You’re Killing Me, Smalls! “The Sandlot” Movie Review

(spoilers)

Some movies find a place in a boy’s heart and just never let go. The Sandlot is one of those movies that still demands repeated viewings to this day because of the memorable quotes and unforgettable characters. Every boy remembers the hot, dry days of summer when time seemed to drag on, but it didn’t matter because he had his buddies. From being afraid of the neighborhood dog to having a crush on the unreachable girl, The Sandlot manages to touch on all of the great boyhood memories.

The movie begins with Scotty Smalls moving to a new town with his mother and stepfather, Bill. His mother has high hopes that he’ll make new friends, but Smalls doesn’t feel like he’s ever been good at anything, and that extends to his inability to fit in with kids his own age. He asks his new stepdad, who is touchingly portrayed by Denis Leary, to teach him to play catch, but Bill always seems to be too busy to make time.
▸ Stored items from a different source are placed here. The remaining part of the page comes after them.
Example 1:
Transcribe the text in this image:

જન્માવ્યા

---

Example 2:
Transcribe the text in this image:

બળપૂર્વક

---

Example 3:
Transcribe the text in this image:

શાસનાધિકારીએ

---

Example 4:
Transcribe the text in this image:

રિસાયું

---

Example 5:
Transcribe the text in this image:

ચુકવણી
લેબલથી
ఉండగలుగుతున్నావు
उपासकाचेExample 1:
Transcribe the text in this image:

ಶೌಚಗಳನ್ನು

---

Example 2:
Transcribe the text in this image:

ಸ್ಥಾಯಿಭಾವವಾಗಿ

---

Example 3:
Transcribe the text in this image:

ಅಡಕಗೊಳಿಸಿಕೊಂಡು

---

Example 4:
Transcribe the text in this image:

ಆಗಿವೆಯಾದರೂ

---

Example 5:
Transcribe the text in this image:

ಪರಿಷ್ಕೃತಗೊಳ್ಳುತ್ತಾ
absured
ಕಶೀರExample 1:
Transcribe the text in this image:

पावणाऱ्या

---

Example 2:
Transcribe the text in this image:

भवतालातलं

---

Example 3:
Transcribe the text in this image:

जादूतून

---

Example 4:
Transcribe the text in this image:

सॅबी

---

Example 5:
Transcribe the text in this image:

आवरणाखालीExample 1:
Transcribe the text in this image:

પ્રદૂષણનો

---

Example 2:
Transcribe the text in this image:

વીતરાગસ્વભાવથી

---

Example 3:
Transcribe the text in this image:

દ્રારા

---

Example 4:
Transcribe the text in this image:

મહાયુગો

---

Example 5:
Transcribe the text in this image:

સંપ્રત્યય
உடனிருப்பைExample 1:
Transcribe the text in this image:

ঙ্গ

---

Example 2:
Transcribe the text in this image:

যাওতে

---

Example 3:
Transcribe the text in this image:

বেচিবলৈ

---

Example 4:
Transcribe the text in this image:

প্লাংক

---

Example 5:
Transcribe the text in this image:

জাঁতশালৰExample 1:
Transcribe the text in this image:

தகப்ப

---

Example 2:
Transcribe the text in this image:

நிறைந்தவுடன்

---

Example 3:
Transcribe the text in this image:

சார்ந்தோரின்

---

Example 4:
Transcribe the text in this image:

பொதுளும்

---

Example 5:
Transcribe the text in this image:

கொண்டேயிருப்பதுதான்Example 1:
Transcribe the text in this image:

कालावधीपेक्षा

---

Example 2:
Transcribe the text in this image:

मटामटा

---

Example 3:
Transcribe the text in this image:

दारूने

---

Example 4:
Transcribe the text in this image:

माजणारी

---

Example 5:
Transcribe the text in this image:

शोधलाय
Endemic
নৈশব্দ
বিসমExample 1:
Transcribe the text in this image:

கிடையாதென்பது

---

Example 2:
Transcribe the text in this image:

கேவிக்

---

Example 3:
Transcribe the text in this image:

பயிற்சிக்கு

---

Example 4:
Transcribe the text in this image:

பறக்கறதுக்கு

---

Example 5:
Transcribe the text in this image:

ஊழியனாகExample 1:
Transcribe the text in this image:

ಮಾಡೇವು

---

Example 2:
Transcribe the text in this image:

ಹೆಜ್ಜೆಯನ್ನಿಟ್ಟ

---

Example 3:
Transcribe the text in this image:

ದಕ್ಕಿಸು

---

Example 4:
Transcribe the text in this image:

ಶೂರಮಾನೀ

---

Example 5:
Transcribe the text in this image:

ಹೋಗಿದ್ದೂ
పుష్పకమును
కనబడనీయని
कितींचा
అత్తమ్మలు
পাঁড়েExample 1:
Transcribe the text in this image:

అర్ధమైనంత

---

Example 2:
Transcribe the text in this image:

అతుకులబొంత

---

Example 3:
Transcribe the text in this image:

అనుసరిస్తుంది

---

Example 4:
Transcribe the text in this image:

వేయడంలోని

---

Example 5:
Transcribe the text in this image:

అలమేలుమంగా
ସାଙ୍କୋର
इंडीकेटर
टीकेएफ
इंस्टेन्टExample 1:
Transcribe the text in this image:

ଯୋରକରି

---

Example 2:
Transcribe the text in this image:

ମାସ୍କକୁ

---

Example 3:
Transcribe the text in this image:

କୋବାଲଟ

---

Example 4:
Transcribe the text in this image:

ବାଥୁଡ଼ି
Anyone who has grown up with divorced parents will be sympathetic to the dynamic of this relationship.

Smalls eventually runs into a group of kids playing sandlot baseball. They are in need of a ninth player, so this is Small’s chance to be one of the guys. Unfortunately, his first outing doesn’t go so well. He has a chance to catch a fly ball, but the ball bounces off his head. He follows up that embarrassment by being unable to throw the ball to the correct player, and his chance to join a new group of friends is almost over before it began. Luckily for Smalls, Benny Rodriguez decides that he should be given another chance. There doesn’t seem to be any duplicity in Benny’s compassion, and that’s one of the great things about this movie-the boys just get along.
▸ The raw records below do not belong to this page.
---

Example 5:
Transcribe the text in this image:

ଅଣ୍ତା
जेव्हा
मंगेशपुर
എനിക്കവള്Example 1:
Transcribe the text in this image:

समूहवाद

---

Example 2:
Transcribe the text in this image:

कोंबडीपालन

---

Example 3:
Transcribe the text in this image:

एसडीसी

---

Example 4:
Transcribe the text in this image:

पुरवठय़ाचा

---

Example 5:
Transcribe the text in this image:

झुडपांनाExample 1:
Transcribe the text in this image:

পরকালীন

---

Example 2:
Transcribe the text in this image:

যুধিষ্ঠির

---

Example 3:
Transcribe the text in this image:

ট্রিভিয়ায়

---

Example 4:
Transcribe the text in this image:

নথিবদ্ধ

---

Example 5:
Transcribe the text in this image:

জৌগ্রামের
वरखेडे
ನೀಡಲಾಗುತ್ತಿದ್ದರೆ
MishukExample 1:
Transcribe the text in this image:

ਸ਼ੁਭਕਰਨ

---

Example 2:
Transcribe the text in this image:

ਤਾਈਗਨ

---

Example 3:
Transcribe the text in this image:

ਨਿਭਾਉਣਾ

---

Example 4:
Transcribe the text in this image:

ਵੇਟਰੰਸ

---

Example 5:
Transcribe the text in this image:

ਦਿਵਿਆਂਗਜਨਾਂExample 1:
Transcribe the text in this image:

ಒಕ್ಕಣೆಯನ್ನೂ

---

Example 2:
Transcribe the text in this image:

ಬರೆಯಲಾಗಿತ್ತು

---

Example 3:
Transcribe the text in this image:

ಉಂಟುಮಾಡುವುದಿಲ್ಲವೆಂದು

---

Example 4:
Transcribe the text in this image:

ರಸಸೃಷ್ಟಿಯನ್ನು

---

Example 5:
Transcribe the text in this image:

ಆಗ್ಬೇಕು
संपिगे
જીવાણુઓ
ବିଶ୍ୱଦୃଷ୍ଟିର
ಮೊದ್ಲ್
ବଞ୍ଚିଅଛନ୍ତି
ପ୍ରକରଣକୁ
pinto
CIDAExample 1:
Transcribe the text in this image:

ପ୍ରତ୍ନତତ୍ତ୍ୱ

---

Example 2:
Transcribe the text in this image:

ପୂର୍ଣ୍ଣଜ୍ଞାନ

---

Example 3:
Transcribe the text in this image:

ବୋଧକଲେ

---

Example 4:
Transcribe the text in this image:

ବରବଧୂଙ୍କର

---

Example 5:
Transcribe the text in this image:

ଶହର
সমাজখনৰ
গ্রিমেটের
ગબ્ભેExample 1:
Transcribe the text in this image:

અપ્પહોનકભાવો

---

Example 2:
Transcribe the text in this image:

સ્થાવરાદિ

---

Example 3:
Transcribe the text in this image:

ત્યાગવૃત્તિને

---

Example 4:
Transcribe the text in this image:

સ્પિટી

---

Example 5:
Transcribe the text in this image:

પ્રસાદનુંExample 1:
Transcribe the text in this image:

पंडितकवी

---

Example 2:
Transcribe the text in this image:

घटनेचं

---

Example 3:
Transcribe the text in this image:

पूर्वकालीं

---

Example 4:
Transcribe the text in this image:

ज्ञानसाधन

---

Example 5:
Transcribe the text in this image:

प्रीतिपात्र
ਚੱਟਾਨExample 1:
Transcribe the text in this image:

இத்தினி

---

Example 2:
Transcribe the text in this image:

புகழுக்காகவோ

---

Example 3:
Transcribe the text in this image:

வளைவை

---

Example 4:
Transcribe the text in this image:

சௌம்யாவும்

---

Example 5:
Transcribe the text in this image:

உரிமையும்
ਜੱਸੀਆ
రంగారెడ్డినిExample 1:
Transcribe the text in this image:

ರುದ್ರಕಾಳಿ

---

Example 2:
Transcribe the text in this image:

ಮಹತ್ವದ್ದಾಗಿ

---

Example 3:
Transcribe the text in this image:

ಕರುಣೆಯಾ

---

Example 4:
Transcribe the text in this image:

Since Benny is the best ball player on the lot, he takes Smalls under his wing and teaches him the basics. Things turn around when Benny gets an incredible hit, and Smalls makes an equally incredible catch and throw to the infield. The gang decides that Smalls is okay after all, and their summer of adventures begins. The main focus of the boys is baseball, and their secondary focus is dreaming of Wendy Peffercorn, the local lifeguard and frequent visitor in their daydreams. After one of the guys pulls off an elaborate hoax in order to steal a kiss from Wendy, the boys lose their pool privileges for the summer. It’s all too easy to remember the early days of noticing the opposite sex during these hilarious scenes.

After the boys are banned from the pool, they continue to devote their time to being the best baseball team around. This draws the attention of the Tigers-a real team with a real field-who live on the other side of town. The Tigers are embarrassed on their home field, and the sandlot boys feel like the kings of the world. This is another refreshing aspect of this movie. The game wasn’t the climax of the movie. This is not a typical “win at all costs” sports movie; it’s just a movie about a group of kids who had an unforgettable summer. Had they lost, it wouldn’t have changed the feeling of the movie at all.
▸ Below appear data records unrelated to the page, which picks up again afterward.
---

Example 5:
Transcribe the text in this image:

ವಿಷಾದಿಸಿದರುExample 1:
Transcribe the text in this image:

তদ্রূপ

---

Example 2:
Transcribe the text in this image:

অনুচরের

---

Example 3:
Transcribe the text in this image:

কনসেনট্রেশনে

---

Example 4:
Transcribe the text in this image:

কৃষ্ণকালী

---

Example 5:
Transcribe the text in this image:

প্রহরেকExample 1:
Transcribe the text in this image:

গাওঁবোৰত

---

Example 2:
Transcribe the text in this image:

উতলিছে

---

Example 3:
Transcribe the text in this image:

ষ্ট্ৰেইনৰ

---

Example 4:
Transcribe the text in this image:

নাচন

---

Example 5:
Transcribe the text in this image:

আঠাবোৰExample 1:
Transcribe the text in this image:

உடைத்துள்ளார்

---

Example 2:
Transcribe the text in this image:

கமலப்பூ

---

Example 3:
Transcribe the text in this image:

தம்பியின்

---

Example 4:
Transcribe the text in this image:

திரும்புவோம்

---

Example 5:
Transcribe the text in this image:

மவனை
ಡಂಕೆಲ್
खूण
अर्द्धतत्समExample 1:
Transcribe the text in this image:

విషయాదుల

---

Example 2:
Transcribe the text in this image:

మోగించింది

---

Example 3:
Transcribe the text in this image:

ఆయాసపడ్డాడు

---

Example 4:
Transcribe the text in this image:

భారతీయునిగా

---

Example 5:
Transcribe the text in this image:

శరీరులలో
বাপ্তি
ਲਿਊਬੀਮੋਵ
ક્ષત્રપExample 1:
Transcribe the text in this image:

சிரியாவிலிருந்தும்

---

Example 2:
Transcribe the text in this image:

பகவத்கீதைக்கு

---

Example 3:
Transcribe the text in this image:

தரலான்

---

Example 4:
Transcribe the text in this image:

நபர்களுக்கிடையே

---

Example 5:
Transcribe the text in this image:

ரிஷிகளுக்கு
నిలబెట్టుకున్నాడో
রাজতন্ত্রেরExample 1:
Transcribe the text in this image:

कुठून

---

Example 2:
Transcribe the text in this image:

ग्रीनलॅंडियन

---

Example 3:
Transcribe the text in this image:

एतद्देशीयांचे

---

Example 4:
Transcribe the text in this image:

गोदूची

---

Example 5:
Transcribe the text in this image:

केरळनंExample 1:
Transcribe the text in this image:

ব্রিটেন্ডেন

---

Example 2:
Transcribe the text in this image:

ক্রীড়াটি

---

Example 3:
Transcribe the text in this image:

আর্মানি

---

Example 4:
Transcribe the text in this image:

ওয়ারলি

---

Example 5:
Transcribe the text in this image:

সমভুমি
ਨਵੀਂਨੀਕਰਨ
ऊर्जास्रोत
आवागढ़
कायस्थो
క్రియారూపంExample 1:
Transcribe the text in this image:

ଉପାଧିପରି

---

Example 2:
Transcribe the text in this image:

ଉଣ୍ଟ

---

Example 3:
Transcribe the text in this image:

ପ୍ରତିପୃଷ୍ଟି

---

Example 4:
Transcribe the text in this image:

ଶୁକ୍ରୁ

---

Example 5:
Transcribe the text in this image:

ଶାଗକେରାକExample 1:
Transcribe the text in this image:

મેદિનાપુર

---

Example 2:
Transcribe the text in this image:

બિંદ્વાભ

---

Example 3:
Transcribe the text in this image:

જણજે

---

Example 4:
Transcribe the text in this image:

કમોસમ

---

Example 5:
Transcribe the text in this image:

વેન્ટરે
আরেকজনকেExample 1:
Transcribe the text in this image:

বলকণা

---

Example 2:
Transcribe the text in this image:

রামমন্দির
One day, as the kids are playing ball, a powerful hit by Benny ruins the only ball they have. Smalls decides to borrow his stepdad’s prized, autographed baseball, but it soon gets hit over the fence. The biggest problem with that is that The Beast controls the area beyond the fence. The Beast is the biggest, meanest dog that anyone has ever seen, so the boys try a number of clever plans in order to retrieve the ball. Finally, Benny decides that he will retrieve the ball with his superior speed provided by his PF Flyers. Benny manages to get the ball, but a hilarious high-speed chase ensues between him and The Beast. This scene-and the whole movie-is over-the-top and perfectly filmed. Nothing is as big as the imagination of a group of boys, and the recollections in this movie are all handled in an exquisitely exaggerated manner.

Of course, the dog turns out to be friendly. Of course, the dog’s owner turns out to be an ex-baseball player who saves the day. A movie like “The Sandlot” is expected to have good news for everyone. That’s what makes it such an important movie in the memories of anyone who watched it as a kid.

When people think back to their childhoods, there is often a glowing filter around those memories. Nothing bad seemed to happen back then, and anything that was perceived to be devastating usually turned out okay. That’s the kind of warm feeling this movie imparts. The Sandlot just celebrated its twentieth anniversary in April, and it’s just as fun to watch today as it was back then.